Time is measured by the cycles of mating seasons--sharks, seals, whales, and sea birds. “The islets are central stars in a galaxy of marine life. The birds and seals are the inner constellation—…great white sharks…pulled out of their mysterious orbits to linger offshore. Whales, like far-flung comets….” The archipelago is a self-contained universe, and the marine life is the hub of importance. The scientists study the animals with reverence, without corrupting or altering the ecosystem.
Miranda is a recent arrival, just starting her yearlong assignment. There’s a tacit agreement, she discovers, not to talk about your past and to keep your personal business private. To her, the residents act as remote as the islands, and come across almost as ciphers.
Interspersed with the scientists’ daily life are Miranda’s interior monologues, written as melancholy missives to her long deceased mother. For the past twenty years, she has been sending the letters from all over the world, addressing them to “Mom,” knowing they will end up in the Dead Letter Office. Her relationship with her father is cordial but aloof, always at a distance. She is searching for home and stability, but so far, a sense of permanence eludes her.
In the prologue, Miranda is leaving the islands, a sense of malevolence and danger personified by the savage behavior of the gulls as she races to the ferry. Geni’s image-laden prose, at turns clipped, ephemeral, and visceral, commands the story from the opening pages. The author’s photography leitmotif maintains its dominion throughout. For example, Miranda recalls learning the Dutch angle: “Used for dramatic effect. A tilt that leaves the viewer off-balance. It can convey disorientation, unease, intoxication, even madness.” And this is the realm of the narrative’s propulsion.
Miranda’s compulsion to write to her mother and her shutterbug passion are inextricably bound together--to archive memories--or create them. “Each time we remember something, we change it…I imagine my recollections like rooms in a house. I can’t help but alter things when I step inside…My work is the enemy of memory…” “To remember is to rewrite. To photograph is to replace. The only reliable memories…are the ones…forgotten. They are the dark rooms of the mind.”

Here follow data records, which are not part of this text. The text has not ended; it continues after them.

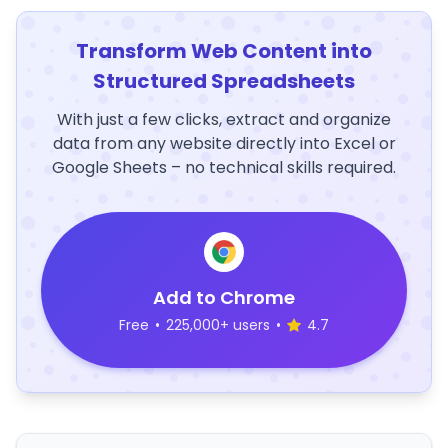
Transform Web Content into
Structured Spreadsheets
With just a few clicks, extract and organize
data from any website directly into Excel or
Google Sheets – no technical skills required.
Add to Chrome
Free
•
225,000+ users
•
4.7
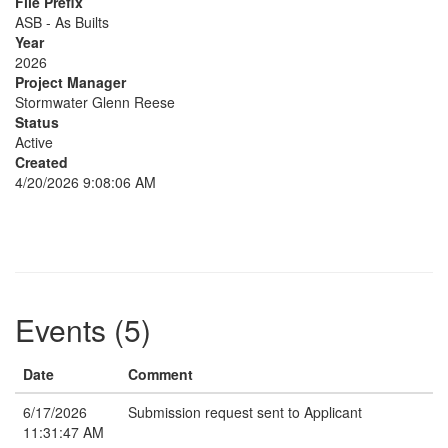
File Prefix
ASB - As Builts
Year
2026
Project Manager
Stormwater Glenn Reese
Status
Active
Created
4/20/2026 9:08:06 AM
Events (5)
Date
Comment
6/17/2026
Submission request sent to Applicant
11:31:47 AM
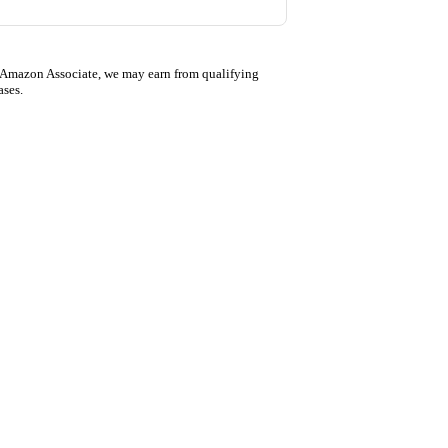
 Amazon Associate, we may earn from qualifying
ases.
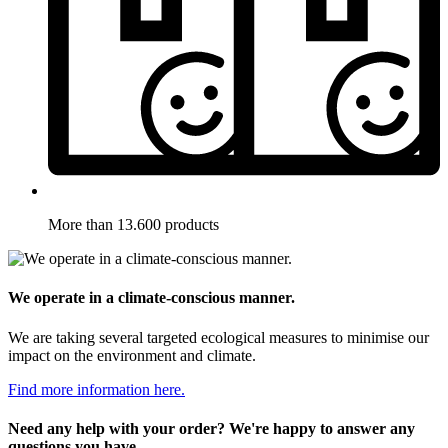
More than 13.600 products
We operate in a climate-conscious manner.
We are taking several targeted ecological measures to minimise our
impact on the environment and climate.
Find more information here.
Need any help with your order? We're happy to answer any
questions you have.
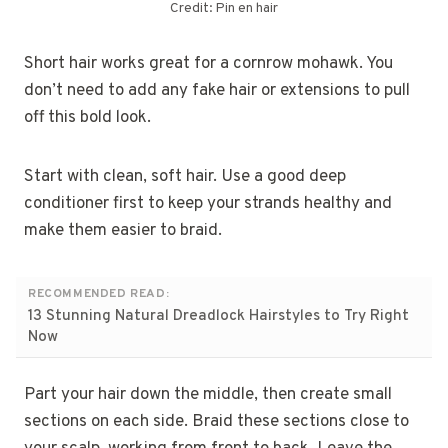
Credit: Pin en hair
Short hair works great for a cornrow mohawk. You
don’t need to add any fake hair or extensions to pull
off this bold look.
Start with clean, soft hair. Use a good deep
conditioner first to keep your strands healthy and
make them easier to braid.
RECOMMENDED READ:
13 Stunning Natural Dreadlock Hairstyles to Try Right
Now
Part your hair down the middle, then create small
sections on each side. Braid these sections close to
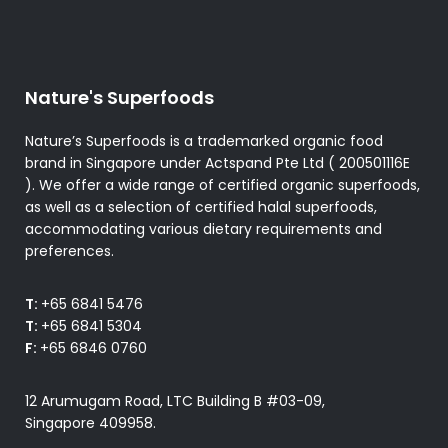
Nature's Superfoods
Nature’s Superfoods is a trademarked organic food
brand in Singapore under Actspand Pte Ltd ( 200501116E
). We offer a wide range of certified organic superfoods,
as well as a selection of certified halal superfoods,
accommodating various dietary requirements and
preferences.
T:
+65 6841 5476
T:
+65 6841 5304
F:
+65 6846 0760
12 Arumugam Road, LTC Building B #03-09,
Singapore 409958.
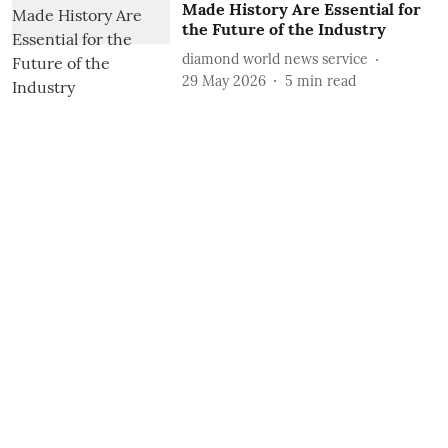
Made History Are Essential for
the Future of the Industry
diamond world news service
29 May 2026
5
min read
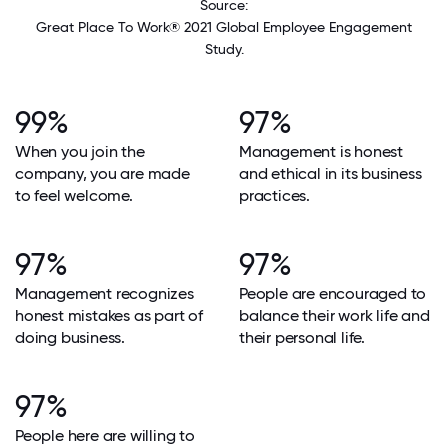
Source:
Great Place To Work® 2021 Global Employee Engagement
Study.
99%
97%
When you join the
Management is honest
company, you are made
and ethical in its business
to feel welcome.
practices.
97%
97%
Management recognizes
People are encouraged to
honest mistakes as part of
balance their work life and
doing business.
their personal life.
97%
People here are willing to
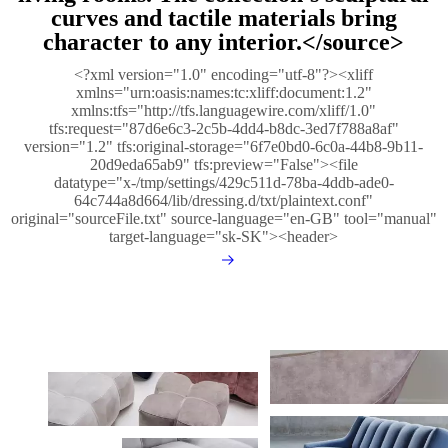
curves and tactile materials bring
character to any interior.</source>
<?xml version="1.0" encoding="utf-8"?><xliff
xmlns="urn:oasis:names:tc:xliff:document:1.2"
xmlns:tfs="http://tfs.languagewire.com/xliff/1.0"
tfs:request="87d6e6c3-2c5b-4dd4-b8dc-3ed7f788a8af"
version="1.2" tfs:original-storage="6f7e0bd0-6c0a-44b8-9b11-
20d9eda65ab9" tfs:preview="False"><file
datatype="x-/tmp/settings/429c511d-78ba-4ddb-ade0-
64c744a8d664/lib/dressing.d/txt/plaintext.conf"
original="sourceFile.txt" source-language="en-GB" tool="manual"
target-language="sk-SK"><header>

Between the savage wildlife and the secretive scientists, the reader will experience an unsettling presence in the absence of explanation. Moreover, a mythic ghost is said to wander the premises, often seen during times of stress. Within the haunting atmosphere of the story, violence comes early and mysteries escalate with the seasons.
The themes of loss, recovery, redemption, and the ghosts that follow you are played out in this mixed genre, eerie narrative. Geni juxtaposes a meditative story of the natural world with a suspenseful mystery. The islands themselves are conveyed as a principal character. Don’t expect an outcome tied up in a bow, but its provocative resolution underscores the allusive rules of the isolated island dwellers—“Noninterference is the core of their belief system.”